Graham Reid | | 1 min read
At 90, the great saxophonist Lee Konitz – among very few of his generation still standing – has played in almost as many styles of jazz (free to formal) as he has been on record labels (from Enja to Blue Note and ECM).
And of course has played alongside many of his illustrious peers like Miles Davis, Lennie Tristano, Chick Corea, Gerry Mulligan, Chet Baker, Enrico Rava, Alan Broadbent . . .
He has always gone his own way and remains doing so, as on this reunion – after 10 years – with pianist Dan Tepfer, 55 years his junior and who can be as experimental as Konitz.
Despite his classical chops ( he can play serious Bach), Tepfer too is drawn to free improvisation which is what the duo get into for these pieces. Most of these improvisations – aside from three impromptu “ego” tracks recorded in Konitz' apartment five years ago – were recorded in studio sessions a few years back during which Tepfer might shift his piano to a different place and record a separate part to be added to the mix to create a different feel (on the avant-gardist miniatures Pulsing Orange and Pulsing Green where Tepfer sounds like he is playing a busy Mondrian painting like Broadway Boogie Woogie).
Such sonic experimentation when combined with the pure improv approach reaches a peak on the gloriously unsettling yet somehow magical Through the Tunnel where Konitz offers a gentle yearning tone and closes it out with a croaky, wordless vocal.
Elsewhere is the three-part 9/11 Suite, a series of short meditations, the thoughtful opener being the finest as Tepfer's lighter touch ripples behind Konitz' more dark and woody tone on alto, which sometimes seems as fragile in sentiment as from his age. The second section seems more aggressively scattershot and less focused but the final section reconciles the difficulties and reaches back to the opener's sentiment . . . although Tepfer can nail down single notes with blunt physicality.
There is inventive whimsy here in those three “ego” pieces -- Alter Ego, Egos Alter and Eager Altos – which will appeal to those who like their free jazz light and witty.

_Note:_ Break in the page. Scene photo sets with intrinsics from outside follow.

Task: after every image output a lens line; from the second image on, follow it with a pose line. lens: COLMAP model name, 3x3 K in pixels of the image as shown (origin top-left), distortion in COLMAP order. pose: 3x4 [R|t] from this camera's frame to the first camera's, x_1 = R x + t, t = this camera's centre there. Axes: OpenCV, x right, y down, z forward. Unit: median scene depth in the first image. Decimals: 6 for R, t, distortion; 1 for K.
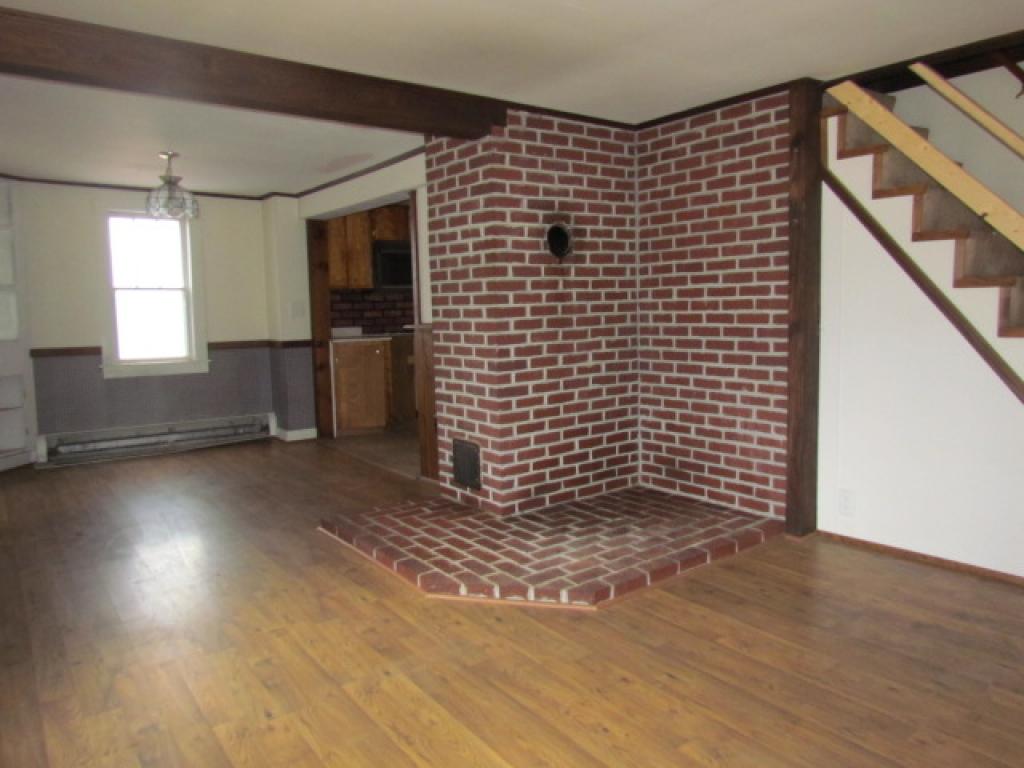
lens RADIAL K [[731.2, 0, 514.0], [0, 731.2, 378.4], [0, 0, 1]] dist [-0.009282, 0.000826]
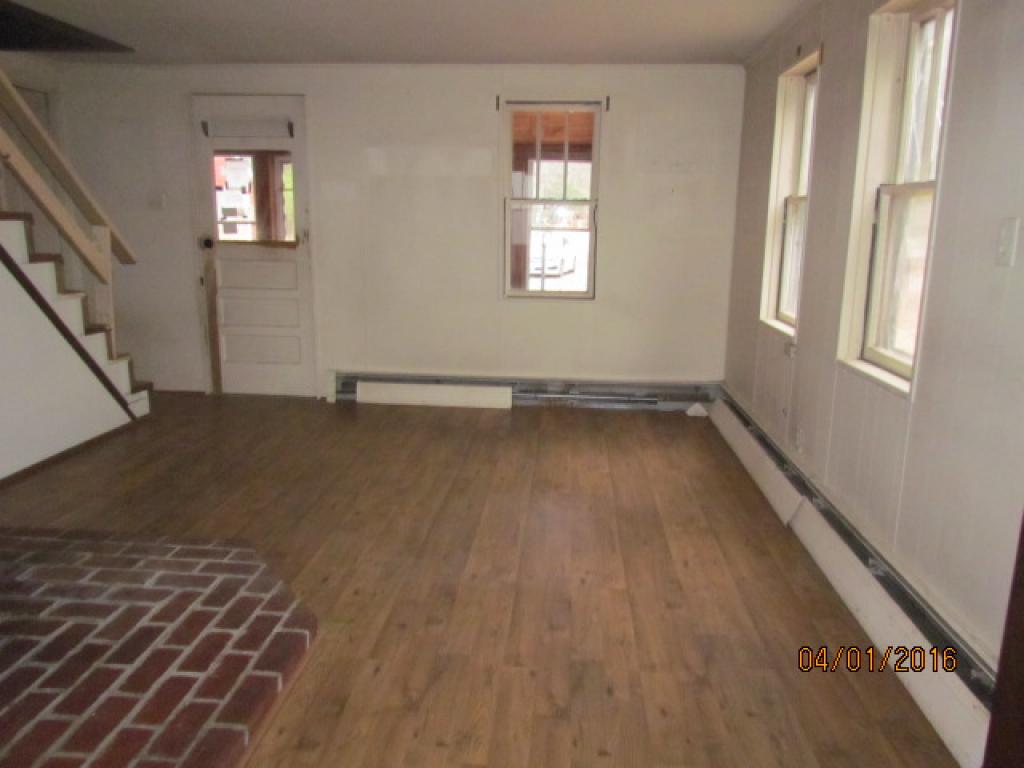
lens RADIAL K [[731.2, 0, 514.0], [0, 731.2, 378.4], [0, 0, 1]] dist [-0.009282, 0.000826]
pose [[-0.758718, -0.127174, 0.638885, -0.537793], [0.063505, 0.961647, 0.266838, -0.104006], [-0.648317, 0.243027, -0.721542, 1.023853]]
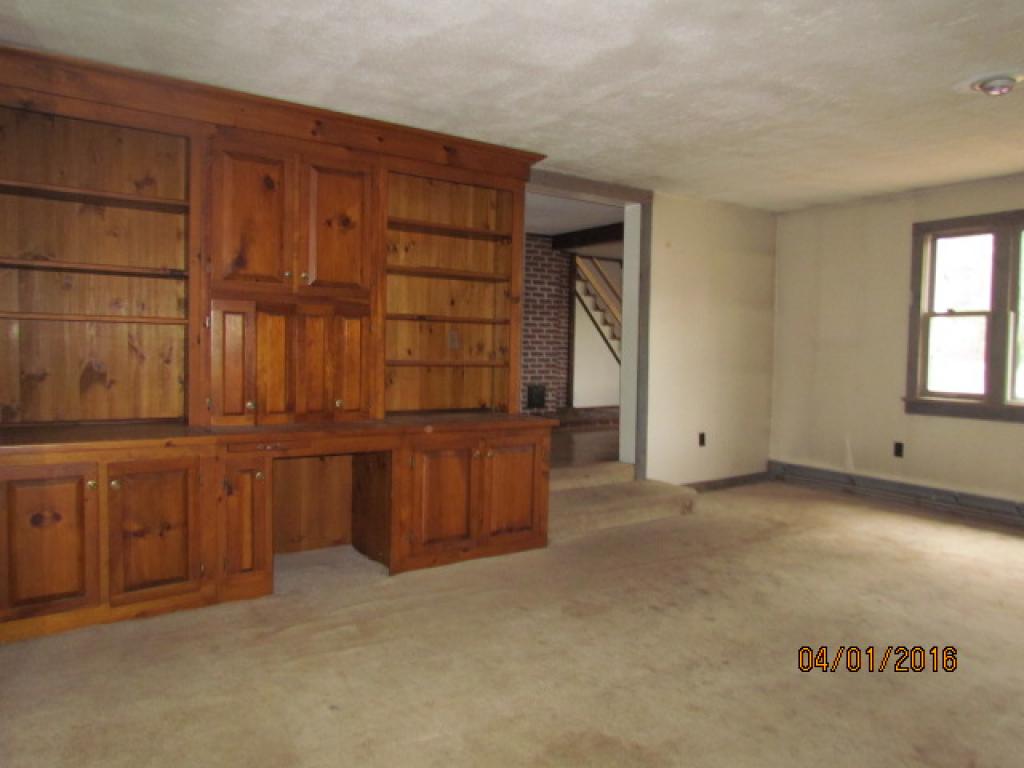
lens RADIAL K [[732.4, 0, 514.5], [0, 732.4, 381.3], [0, 0, 1]] dist [-0.008292, -0.007827]
pose [[0.029005, -0.025265, 0.999260, -2.305381], [0.089382, 0.995741, 0.022582, 0.021776], [-0.995575, 0.088661, 0.031140, 1.054343]]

In fact here is playful humour as much as muscular playing.
And oddly enough the final piece is a reworking of the standard Body and Soul with the pair conjuring up a very different melody out of it.
Lee Konitz has always possessed a sure sense of melody, even when seeming to avoid it in his more free expressions and much of this album achieves a happy balance between wide open possibilities and the anchor of a tune, albeit only half suggested sometimes.
Surprisingly youthful, edgy and enjoyable playing from a man with seven decades in the game . . . and who has found a kindred spirit in Tepfer.